I really consider myself an easy-going, go-with-the-flow kind of person, but in the summer months, I actually miss getting up early, having that first cup of coffee (followed by two more), getting the kids up for school, making breakfast for four, preparing (or writing checks for) lunches, reading the paper (yes, I read other newspapers sometimes), putting some dinner in the crock pot, applying makeup, and checking my E-mail — all by 8 a.m.
That’s not to say I didn’t take advantage of those later risings this summer. It’s nice to stretch, think of the day ahead, and wonder what to wear (and will my arms look too fat in that summer shirt?) I took my time, ran some errands and just marvelled at the world around me (well, now I’m making stuff up, I didn’t do that last one).
But I still felt like I was not getting my usual head start at work. As much as I adore, admire and hold in high esteem my co-workers in the Herald newsroom, there’s nothing like getting into work early, with just the sound of the air-conditioner to keep me company. Ahh...quiet. Nice. Peaceful. For awhile, anyway.

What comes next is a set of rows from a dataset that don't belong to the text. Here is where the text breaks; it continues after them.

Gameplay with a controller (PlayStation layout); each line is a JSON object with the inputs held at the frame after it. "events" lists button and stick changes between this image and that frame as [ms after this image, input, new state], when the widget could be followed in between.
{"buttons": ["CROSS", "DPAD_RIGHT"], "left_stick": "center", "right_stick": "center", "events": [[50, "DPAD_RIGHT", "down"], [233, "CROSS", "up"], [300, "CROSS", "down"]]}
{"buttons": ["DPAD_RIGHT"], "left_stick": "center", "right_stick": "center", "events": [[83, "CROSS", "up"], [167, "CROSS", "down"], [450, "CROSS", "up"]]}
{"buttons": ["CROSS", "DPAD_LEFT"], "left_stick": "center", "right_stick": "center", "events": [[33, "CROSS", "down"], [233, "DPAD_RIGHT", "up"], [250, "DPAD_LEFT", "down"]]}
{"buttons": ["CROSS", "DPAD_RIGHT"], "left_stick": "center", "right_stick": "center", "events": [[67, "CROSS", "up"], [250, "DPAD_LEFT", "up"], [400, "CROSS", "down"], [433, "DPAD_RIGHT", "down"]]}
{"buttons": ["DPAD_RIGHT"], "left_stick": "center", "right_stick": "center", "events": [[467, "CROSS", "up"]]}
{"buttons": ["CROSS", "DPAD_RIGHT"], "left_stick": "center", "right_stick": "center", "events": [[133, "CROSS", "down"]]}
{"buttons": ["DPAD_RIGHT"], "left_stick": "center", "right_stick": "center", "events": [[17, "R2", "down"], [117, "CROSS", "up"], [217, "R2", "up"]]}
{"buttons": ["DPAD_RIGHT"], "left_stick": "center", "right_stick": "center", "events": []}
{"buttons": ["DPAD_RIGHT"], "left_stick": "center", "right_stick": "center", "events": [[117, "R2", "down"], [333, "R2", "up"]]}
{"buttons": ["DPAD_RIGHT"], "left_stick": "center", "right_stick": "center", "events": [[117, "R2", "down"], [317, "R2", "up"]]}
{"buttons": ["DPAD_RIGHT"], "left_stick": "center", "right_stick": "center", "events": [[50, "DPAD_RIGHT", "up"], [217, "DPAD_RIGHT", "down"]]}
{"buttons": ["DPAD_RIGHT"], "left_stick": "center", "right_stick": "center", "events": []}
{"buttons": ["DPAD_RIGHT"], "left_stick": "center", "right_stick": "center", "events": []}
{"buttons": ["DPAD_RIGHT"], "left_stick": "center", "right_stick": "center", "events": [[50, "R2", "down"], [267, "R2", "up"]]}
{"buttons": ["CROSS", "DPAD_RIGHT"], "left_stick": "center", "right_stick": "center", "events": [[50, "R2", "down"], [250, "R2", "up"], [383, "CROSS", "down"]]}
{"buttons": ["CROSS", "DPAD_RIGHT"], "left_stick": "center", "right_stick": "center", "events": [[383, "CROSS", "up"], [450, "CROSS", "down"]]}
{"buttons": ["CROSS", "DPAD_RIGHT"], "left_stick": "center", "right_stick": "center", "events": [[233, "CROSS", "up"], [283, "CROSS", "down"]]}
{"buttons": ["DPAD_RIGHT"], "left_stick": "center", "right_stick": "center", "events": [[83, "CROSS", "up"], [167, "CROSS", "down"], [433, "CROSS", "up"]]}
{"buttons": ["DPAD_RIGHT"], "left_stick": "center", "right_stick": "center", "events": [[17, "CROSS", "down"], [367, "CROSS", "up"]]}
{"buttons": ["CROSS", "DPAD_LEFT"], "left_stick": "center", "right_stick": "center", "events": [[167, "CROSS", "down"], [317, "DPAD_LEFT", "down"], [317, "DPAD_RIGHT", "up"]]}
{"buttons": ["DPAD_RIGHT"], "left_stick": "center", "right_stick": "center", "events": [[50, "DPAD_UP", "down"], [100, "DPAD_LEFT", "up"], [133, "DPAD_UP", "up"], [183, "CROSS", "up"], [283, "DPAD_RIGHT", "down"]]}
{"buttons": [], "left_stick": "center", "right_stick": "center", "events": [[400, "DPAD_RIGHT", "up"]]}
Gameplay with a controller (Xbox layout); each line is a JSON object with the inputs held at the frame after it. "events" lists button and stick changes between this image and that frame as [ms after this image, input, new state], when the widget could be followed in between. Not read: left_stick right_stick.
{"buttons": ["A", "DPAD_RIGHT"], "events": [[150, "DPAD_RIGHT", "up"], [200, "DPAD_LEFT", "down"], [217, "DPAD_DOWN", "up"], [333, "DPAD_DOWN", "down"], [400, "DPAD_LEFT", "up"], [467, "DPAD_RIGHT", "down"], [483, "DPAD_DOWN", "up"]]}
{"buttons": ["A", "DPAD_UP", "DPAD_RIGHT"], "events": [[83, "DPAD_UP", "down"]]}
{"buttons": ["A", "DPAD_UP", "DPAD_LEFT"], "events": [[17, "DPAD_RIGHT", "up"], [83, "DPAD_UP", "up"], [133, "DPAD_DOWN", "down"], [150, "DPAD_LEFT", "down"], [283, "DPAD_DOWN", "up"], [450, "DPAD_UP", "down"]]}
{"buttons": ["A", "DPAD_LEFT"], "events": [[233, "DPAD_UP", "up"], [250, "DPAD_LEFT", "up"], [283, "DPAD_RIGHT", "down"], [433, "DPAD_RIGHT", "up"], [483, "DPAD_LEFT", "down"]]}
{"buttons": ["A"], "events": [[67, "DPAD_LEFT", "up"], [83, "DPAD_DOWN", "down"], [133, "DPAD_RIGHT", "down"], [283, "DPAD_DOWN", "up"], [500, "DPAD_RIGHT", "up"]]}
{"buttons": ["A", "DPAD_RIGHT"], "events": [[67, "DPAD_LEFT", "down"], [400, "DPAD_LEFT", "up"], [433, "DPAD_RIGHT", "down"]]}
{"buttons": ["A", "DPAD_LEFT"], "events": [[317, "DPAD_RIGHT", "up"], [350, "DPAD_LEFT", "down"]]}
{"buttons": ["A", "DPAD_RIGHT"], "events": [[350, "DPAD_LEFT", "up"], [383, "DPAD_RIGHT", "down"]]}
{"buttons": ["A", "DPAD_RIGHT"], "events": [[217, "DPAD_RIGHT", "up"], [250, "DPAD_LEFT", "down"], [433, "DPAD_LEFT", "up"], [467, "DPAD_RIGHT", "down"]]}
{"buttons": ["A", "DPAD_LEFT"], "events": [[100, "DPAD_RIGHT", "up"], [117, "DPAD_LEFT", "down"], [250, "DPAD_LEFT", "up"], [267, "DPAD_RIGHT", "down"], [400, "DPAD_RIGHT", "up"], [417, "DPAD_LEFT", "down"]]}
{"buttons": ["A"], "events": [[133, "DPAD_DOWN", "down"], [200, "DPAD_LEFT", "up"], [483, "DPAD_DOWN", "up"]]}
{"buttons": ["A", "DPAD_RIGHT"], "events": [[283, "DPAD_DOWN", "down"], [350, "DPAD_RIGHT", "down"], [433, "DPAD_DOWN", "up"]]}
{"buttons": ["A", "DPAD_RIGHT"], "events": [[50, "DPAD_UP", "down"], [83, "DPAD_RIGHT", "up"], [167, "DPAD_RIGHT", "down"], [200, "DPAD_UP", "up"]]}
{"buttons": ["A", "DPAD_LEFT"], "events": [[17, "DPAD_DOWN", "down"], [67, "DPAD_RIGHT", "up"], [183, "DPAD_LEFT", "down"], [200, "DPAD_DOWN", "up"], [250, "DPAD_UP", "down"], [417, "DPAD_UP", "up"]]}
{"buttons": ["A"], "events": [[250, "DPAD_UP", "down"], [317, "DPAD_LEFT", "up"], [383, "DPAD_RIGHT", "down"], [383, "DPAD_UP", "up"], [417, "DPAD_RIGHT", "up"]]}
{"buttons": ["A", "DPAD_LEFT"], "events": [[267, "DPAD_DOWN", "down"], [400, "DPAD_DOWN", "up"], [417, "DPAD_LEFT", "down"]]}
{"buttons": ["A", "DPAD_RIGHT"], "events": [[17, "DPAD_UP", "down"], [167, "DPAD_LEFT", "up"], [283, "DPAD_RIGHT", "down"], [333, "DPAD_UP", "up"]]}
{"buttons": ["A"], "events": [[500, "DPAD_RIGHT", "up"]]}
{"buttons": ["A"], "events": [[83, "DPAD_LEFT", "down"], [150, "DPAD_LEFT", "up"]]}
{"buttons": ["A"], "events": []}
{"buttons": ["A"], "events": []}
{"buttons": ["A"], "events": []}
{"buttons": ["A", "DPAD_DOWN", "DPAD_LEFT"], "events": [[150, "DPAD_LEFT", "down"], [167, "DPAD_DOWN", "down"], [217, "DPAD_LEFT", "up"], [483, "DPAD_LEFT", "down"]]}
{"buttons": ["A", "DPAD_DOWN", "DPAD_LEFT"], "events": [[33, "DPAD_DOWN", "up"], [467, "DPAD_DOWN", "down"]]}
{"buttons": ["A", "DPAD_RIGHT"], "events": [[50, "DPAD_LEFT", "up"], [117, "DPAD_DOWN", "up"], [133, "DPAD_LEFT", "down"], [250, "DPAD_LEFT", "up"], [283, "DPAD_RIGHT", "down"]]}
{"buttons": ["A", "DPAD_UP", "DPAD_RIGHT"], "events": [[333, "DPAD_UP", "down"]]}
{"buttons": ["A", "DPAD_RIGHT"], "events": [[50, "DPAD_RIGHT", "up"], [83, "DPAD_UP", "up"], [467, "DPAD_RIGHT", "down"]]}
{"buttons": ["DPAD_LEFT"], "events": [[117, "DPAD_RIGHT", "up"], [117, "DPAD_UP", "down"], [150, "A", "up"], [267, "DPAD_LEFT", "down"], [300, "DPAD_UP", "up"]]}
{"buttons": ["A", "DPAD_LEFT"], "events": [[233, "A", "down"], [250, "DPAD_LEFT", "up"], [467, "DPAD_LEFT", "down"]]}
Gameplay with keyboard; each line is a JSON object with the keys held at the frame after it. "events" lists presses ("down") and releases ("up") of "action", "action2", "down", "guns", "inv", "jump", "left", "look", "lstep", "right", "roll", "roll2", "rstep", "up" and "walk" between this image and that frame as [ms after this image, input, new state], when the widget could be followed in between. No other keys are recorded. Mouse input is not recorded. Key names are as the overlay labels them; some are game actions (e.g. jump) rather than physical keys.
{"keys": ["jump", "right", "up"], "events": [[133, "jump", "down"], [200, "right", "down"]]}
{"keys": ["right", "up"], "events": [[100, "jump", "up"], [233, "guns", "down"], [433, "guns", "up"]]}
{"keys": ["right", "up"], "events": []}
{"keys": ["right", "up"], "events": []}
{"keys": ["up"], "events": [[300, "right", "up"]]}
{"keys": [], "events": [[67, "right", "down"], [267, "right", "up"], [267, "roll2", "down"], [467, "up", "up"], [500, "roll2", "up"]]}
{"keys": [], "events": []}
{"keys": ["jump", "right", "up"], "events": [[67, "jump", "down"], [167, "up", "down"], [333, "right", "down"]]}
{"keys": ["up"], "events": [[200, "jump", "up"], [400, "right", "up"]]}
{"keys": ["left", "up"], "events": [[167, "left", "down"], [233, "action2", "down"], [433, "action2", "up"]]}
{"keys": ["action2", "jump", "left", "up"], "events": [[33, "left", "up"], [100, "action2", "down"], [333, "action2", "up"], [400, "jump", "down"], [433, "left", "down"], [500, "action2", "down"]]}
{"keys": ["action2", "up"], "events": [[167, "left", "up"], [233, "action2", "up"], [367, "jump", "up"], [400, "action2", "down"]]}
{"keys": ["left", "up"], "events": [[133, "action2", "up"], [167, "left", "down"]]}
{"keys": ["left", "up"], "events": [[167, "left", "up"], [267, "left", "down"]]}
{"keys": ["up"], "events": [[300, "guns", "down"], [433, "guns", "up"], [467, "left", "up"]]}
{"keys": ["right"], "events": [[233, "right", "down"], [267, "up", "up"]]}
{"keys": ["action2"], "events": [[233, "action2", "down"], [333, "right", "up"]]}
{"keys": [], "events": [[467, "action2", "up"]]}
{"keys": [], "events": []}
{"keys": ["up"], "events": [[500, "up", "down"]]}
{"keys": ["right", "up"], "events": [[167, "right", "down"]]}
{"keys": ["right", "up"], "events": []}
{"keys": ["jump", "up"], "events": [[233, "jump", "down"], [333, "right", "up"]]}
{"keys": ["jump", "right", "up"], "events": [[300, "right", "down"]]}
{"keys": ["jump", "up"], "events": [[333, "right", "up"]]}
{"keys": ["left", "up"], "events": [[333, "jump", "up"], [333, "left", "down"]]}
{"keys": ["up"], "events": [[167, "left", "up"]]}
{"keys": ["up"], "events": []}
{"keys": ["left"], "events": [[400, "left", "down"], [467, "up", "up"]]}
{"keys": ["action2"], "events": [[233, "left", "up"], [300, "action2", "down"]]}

And since I am such a fan of getting an early start, let me just say now that I am also a firm believer in nap time, siesta, whatever you want to call it — no matter what time I awake, I am absolutely good for nothing come 3 p.m. Nada. Zilch. My brain just doesn’t work, won’t absorb another bit of information and won’t allow my mind or body to produce anything of substance. This all lasts about three hours, when I’m ready again to face the world — or to get ready for bed.